Peter Minev, University of Alberta
A Direction Splitting Algorithm for Flow Problems in Complex/Moving Geometries

Abstract

An extension of the direction splitting method for the incompressible Navier-Stokes equations proposed in [1] to flow problems in complex, possibly time dependent geometries will be presented. The idea stems from the fictitious domain/penalty methods for flows in complex geometry. In our case, the velocity boundary conditions on the domain boundary are approximated with a second-order of accuracy while the pressure subproblem is harmonically extended in a fictitious domain such that the overall domain of the problem is of a simple rectangular/parallelepiped shape.

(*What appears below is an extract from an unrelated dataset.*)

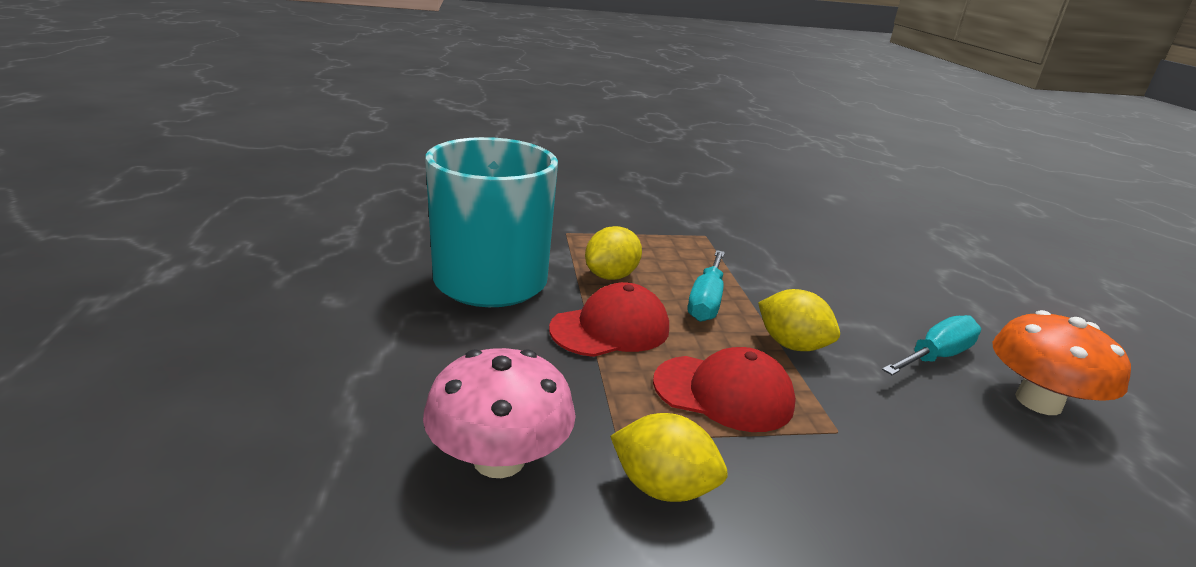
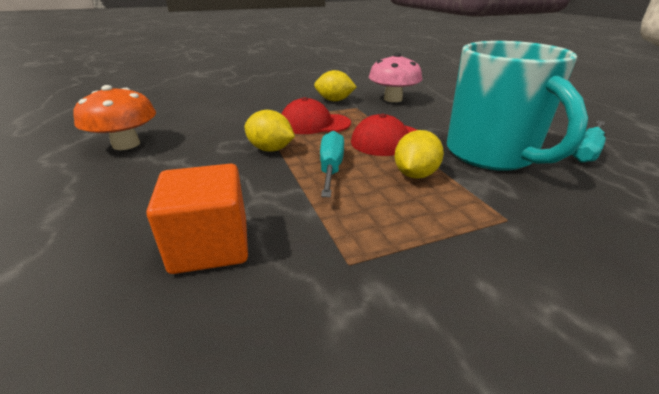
camera: 170 degrees right, 5 degrees up
(808, 260) = (210, 245): none -> orange cube
(935, 356) = (166, 159): turquoise screwdriver -> turquoise screwdriver (586, 152)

The new technique is still unconditionally stable for the Stokes problem and retains the same convergence rate in both, time and space, as the Crank-Nicolson scheme. A key advantage of this approach is that the algorithm has a very impressive parallel performance since it requires the solution of one-dimensional problems only, which can be performed very efficiently in parallel by a domain decomposition Schur complement approach. Numerical results illustrating the convergence of the scheme in space and time will be presented. Finally, the implementation of the scheme for particulate flows will be discussed and some validation results for such flows will be presented.

References:

  1. J.L. Guermond, P.D. Minev, A new class of massively parallel direction splitting for the incompressible Navier-Stokes equations. Computer Methods in Applied Mechanics and Engineering, 200 (2011), 2083-2093.